Особенно много изготовляли в Германии изделий из бронзы. Из нее делали сосуды, светильники, купе­ли, распятия, надгробные плиты, створки дверей. Уже в начале XI века появились бронзолитейные мастер­ские, вскоре получившие признание даже за преде­лами страны. К их числу принадлежала основанная епископом Бернвардом Гильдесгеймская мастерская. В 1015 году в ней были отлиты бронзовые двери для церкви св. Михаила (позднее перенесены в Гильдес- геймский собор) — один из замечательнейших памят­ников „оттоновской" скульптуры.

Бронзовые двери изготовлялись в Германии и раньше, но гильдесгеймские мастера впервые укра­сили створки сюжетными композициями. Выбор и рас­положение их строго продуманы. На левой створке представлены сюжеты из Библии, на правой — из Еван­гелия, причем они расположены так, чтобы каждая пара рельефов составляла определенное соответствие и давала повод для аналогий между Ветхим и Новым заветами. Так, например, сцена „Грехопадения" поме­щена рядом с „Распятием", первородному греху про­тивопоставлена искупительная жертва Христа; анало­гичное значение имеет сопоставление „Убийства Авеля Каином" с „Благовещеньем"; идеей жертвенности объ­единены сюжеты „Жертвоприношение Авеля и Каина" и „Рождество Христово" и т. д. Все рельефы вместе составляют связный рассказ, библейское повествова­ние идет сверху вниз, евангельское начинается снизу.

Сложность теологического замысла сочетается в Гильдесгеймских дверях с наивным реализмом испол­нения. С особенной живостью представлены библей­ские эпизоды.

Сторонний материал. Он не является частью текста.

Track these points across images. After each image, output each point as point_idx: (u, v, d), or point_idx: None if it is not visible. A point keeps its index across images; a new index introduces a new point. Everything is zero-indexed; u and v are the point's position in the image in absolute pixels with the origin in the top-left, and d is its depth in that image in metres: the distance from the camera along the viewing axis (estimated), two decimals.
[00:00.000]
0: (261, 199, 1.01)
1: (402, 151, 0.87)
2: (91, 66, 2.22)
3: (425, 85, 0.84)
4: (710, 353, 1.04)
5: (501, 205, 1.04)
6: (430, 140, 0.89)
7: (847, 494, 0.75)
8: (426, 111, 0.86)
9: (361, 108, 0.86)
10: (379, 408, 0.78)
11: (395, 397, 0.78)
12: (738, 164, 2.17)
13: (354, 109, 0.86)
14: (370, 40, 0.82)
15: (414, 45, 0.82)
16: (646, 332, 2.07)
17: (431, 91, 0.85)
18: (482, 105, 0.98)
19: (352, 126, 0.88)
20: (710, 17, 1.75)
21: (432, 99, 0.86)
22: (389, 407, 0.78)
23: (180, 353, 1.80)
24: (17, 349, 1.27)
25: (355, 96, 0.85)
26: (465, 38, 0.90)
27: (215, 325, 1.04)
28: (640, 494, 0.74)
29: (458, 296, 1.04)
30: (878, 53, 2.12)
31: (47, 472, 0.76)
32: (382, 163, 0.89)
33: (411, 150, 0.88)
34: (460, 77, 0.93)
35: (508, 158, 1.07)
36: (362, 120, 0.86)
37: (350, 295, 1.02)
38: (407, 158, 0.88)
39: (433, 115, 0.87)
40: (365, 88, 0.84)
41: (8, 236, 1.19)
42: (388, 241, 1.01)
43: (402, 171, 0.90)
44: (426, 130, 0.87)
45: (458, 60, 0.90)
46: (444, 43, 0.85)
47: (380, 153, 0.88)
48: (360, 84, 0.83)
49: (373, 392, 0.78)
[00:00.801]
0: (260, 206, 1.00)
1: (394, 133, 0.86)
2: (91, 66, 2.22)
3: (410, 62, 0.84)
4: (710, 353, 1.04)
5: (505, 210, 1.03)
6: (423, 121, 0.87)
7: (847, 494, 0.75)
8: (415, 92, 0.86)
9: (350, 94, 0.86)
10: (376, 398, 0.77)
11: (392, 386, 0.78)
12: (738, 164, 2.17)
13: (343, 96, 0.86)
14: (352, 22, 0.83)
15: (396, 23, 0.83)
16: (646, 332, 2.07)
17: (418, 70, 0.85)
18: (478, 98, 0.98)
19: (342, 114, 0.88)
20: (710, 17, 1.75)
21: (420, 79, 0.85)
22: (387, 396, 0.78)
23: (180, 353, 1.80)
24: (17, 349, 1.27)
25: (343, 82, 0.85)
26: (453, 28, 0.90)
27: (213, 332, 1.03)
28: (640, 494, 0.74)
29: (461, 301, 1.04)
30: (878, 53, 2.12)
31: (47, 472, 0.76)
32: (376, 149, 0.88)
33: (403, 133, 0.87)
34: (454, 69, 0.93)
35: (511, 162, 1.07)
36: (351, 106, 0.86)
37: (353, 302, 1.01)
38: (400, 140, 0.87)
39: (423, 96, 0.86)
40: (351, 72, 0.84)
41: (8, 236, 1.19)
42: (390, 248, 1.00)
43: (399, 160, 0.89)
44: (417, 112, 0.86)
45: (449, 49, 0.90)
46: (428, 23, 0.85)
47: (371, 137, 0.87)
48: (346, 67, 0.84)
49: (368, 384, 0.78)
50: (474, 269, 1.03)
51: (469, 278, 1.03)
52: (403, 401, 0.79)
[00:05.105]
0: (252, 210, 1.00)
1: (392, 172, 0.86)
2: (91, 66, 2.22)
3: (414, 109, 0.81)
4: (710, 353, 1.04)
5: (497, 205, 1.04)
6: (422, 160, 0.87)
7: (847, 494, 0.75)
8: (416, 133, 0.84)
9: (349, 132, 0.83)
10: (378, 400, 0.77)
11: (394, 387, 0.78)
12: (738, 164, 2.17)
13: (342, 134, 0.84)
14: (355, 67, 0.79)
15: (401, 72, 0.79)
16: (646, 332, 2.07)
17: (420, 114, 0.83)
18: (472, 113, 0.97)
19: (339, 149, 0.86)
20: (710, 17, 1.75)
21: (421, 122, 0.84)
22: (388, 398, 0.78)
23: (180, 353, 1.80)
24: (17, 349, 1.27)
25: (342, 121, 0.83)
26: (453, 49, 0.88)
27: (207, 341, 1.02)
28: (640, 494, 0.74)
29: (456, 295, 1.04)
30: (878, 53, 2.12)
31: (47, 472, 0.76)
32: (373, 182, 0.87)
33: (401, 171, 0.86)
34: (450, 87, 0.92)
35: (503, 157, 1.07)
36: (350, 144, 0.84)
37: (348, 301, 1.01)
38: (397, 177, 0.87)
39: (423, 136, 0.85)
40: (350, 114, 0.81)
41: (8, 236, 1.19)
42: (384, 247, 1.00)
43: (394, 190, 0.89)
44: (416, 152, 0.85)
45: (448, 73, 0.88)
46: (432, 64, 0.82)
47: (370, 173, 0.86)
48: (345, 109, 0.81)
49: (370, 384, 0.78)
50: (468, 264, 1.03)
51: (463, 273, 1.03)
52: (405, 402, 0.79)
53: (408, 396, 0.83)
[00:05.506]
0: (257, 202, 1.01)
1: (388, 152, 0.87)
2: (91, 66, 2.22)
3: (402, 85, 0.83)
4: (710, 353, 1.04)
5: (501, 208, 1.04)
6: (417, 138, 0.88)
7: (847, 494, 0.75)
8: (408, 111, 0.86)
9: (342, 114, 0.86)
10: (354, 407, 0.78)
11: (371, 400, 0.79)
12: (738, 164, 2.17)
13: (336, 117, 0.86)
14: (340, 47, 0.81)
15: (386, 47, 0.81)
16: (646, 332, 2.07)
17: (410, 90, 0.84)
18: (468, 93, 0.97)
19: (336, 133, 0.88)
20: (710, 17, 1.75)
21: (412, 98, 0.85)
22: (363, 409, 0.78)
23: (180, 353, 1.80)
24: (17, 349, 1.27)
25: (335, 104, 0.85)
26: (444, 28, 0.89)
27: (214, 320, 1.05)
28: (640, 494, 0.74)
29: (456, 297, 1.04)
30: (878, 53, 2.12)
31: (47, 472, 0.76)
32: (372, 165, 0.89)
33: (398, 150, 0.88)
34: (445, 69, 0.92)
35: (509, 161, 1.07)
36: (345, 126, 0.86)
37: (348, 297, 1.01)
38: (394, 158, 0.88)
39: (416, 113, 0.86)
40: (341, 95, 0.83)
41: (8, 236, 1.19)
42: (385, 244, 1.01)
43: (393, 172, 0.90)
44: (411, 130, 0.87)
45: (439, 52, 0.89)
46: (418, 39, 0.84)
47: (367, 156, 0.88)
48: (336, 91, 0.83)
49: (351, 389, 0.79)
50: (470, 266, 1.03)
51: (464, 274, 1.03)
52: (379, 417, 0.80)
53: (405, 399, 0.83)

Вот, например, разгневанный бог появ­ляется перед нарушившими его запрет Адамом и Евой (илл. 27). Композиция предельно лаконична: три фигуры, змей и древо познания добра и зла распо­ложены в одном пространственном слое. Местами сильно выступающие из ровного фона фигуры непра­вильны по пропорциям большеголовые, с короткими руками и неуклюжими телами, — но зритель почти не замечает этого, захваченный драматизмом повествова­ния. Бог яростно обрушивается на виновных. Его ука­зующий жест словно пронзает Адама. Согнувшись, будто ожидая удара, не смея поднять глаза, Адам беспомощно пытается оправдаться, указывая на Еву как на виновницу происшедшего. Она оправдывается гораздо более энергично: смело глядя в лицо богу, она отрицает свою вину, указывая на змея. Все в этой композиции — жесты действующих лиц, их движения, даже расположение ветвей дерева -- последовательно направляет взор зрителя от бога к Адаму и Еве и затем к змею.

Столь же живо развивается рассказ и в „Изгнании из рая", где и на этот раз не смирившаяся Ева, следуя за покорно покидающим рай супругом, оборачивается к ангелу, чтобы еще раз высказать свой протест. Это искусство, обращающееся к посетителям церкви на до­ступном им языке. Створки гильдесгеймских дверей страницы гигантской бронзовой книги, написанной для простого народа. Памятник этот свидетельствует о том, что искусство начинает утрачивать кастовый, при­дворный характер, который присущ был культуре Каролингской и Оттоновской империй. Обращение к широкому кругу зрителей, стремление к дидактичности и доступности станут отныне существенными чертами средневекового искусства Европы.